§ **INPUT RECORDS**
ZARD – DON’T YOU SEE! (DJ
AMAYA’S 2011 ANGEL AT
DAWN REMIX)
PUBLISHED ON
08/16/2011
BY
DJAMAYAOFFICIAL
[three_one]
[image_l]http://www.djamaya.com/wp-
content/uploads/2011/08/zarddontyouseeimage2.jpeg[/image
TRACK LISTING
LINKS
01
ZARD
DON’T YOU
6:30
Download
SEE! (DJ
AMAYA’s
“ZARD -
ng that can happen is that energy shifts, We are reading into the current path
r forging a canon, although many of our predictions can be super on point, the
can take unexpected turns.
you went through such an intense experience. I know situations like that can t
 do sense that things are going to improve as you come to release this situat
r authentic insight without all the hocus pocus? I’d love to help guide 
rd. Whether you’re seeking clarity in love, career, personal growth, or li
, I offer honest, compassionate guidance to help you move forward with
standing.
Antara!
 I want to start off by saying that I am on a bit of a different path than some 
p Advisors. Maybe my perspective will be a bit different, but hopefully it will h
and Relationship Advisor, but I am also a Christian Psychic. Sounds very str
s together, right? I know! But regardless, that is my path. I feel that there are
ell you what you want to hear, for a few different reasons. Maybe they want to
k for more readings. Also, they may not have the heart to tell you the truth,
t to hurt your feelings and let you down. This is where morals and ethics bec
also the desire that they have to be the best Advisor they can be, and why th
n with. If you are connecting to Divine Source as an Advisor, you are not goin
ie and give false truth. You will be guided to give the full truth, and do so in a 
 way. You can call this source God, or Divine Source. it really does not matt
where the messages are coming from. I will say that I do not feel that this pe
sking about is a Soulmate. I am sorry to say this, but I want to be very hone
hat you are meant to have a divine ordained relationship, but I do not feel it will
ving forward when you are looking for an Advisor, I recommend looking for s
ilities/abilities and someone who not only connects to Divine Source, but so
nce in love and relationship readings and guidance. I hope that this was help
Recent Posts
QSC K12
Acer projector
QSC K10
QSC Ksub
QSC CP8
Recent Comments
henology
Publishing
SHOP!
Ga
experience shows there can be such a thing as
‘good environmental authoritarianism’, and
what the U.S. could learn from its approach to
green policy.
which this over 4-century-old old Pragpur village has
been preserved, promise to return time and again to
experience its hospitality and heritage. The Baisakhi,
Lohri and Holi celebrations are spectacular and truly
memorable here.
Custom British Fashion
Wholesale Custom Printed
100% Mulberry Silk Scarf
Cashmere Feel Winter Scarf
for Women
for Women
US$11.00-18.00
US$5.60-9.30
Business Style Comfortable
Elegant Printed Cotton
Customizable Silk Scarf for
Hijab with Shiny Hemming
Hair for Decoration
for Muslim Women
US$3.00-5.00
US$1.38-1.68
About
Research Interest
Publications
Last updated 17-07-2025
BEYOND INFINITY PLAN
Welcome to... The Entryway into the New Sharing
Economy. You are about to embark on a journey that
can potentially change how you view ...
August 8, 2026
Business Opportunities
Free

==

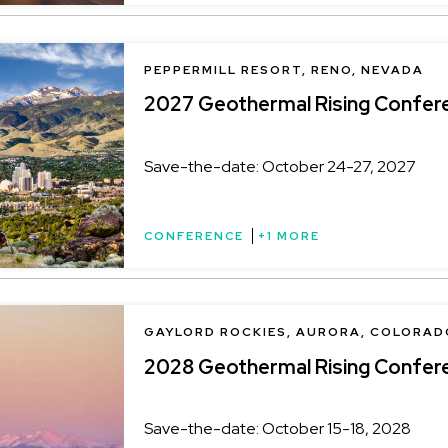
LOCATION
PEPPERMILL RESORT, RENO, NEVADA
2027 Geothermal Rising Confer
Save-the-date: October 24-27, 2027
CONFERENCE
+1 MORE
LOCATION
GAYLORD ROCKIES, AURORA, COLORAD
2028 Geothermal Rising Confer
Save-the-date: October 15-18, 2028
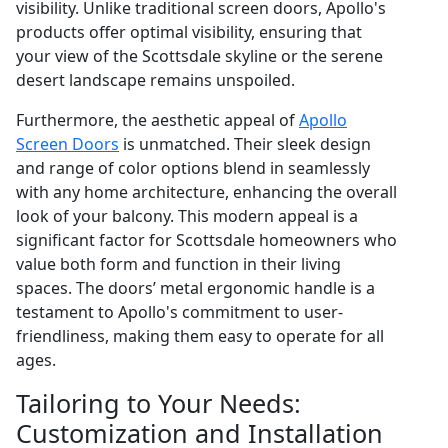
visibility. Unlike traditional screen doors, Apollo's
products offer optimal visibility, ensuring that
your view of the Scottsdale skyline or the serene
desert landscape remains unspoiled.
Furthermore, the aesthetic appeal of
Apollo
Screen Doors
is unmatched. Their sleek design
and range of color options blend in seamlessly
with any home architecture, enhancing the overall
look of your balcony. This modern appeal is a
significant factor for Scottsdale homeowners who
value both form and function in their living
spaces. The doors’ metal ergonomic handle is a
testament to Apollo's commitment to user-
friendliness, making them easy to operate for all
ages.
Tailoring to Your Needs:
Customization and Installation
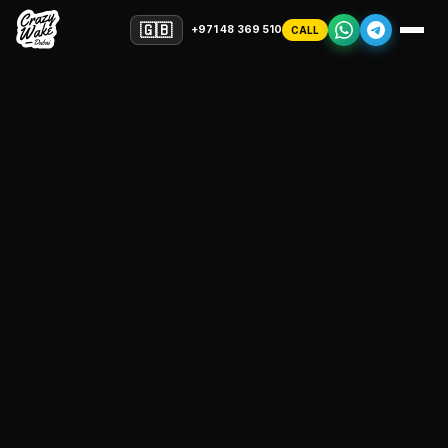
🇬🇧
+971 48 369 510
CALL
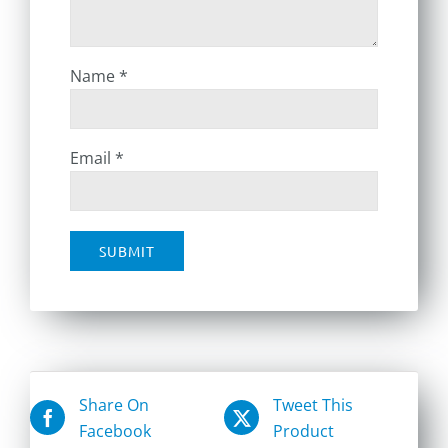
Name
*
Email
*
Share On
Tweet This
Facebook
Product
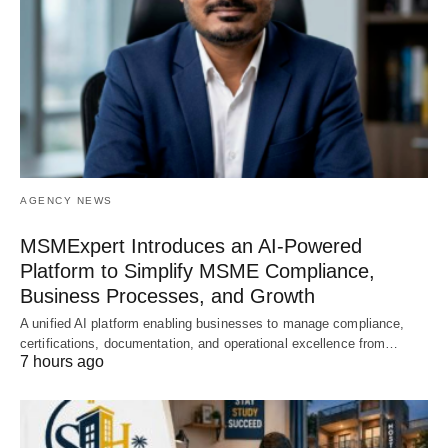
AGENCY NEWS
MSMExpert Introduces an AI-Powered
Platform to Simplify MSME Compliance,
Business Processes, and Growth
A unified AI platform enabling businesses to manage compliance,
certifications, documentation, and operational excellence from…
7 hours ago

==

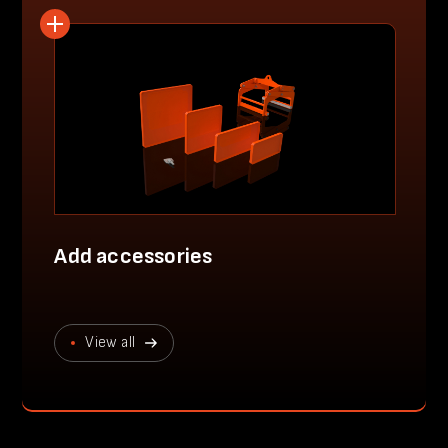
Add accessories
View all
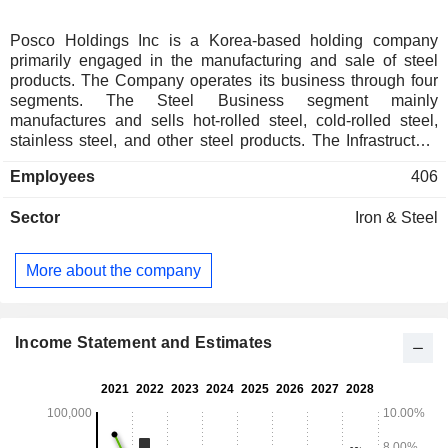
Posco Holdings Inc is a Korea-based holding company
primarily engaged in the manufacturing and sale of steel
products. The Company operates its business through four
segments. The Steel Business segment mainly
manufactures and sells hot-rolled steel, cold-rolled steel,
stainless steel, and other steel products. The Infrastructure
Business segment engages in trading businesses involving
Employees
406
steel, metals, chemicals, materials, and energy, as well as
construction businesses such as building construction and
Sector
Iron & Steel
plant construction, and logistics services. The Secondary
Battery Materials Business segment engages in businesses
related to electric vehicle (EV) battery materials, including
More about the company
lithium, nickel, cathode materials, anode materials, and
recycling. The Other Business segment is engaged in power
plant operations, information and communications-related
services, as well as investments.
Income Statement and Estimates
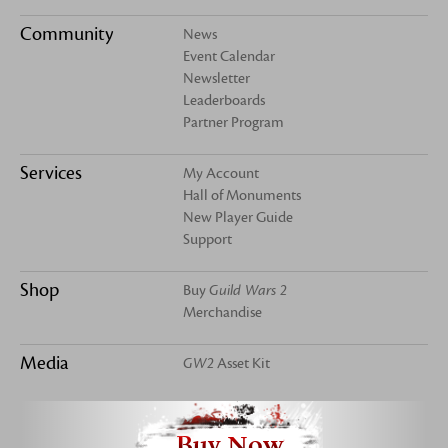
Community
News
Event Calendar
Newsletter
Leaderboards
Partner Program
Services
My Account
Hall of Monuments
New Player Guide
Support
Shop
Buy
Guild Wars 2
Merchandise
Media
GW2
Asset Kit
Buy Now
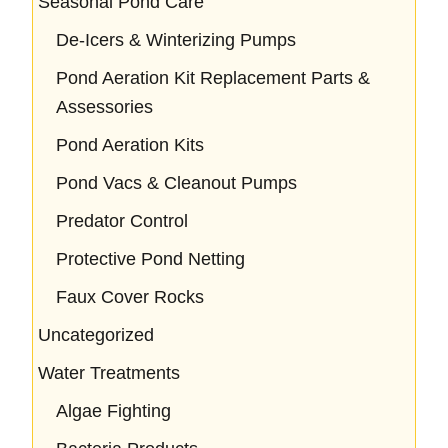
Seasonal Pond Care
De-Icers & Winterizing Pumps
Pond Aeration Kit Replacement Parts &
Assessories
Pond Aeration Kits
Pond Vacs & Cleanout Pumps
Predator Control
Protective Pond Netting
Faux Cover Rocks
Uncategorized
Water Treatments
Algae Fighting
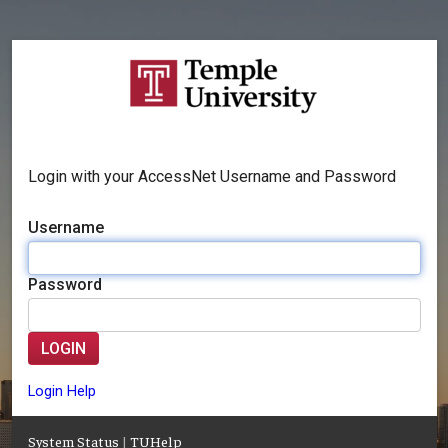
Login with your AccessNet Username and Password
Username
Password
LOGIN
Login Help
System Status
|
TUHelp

§ **PROBLEM**
What is asked for is an exact copy of the lines above from the one containing "ZARD – DON’T YOU SEE! (DJ" through the one containing "t to hurt your", and only those.

§ **EXPECTED ANSWER**
ZARD – DON’T YOU SEE! (DJ
AMAYA’S 2011 ANGEL AT
DAWN REMIX)
PUBLISHED ON
08/16/2011
BY
DJAMAYAOFFICIAL
[three_one]
[image_l]http://www.djamaya.com/wp-
content/uploads/2011/08/zarddontyouseeimage2.jpeg[/image
TRACK LISTING
LINKS
01
ZARD
DON’T YOU
6:30
Download
SEE! (DJ
AMAYA’s
“ZARD -
ng that can happen is that energy shifts, We are reading into the current path
r forging a canon, although many of our predictions can be super on point, the
can take unexpected turns.
you went through such an intense experience. I know situations like that can t
 do sense that things are going to improve as you come to release this situat
r authentic insight without all the hocus pocus? I’d love to help guide 
rd. Whether you’re seeking clarity in love, career, personal growth, or li
, I offer honest, compassionate guidance to help you move forward with
standing.
Antara!
 I want to start off by saying that I am on a bit of a different path than some 
p Advisors. Maybe my perspective will be a bit different, but hopefully it will h
and Relationship Advisor, but I am also a Christian Psychic. Sounds very str
s together, right? I know! But regardless, that is my path. I feel that there are
ell you what you want to hear, for a few different reasons. Maybe they want to
k for more readings. Also, they may not have the heart to tell you the truth,
t to hurt your feelings and let you down. This is where morals and ethics bec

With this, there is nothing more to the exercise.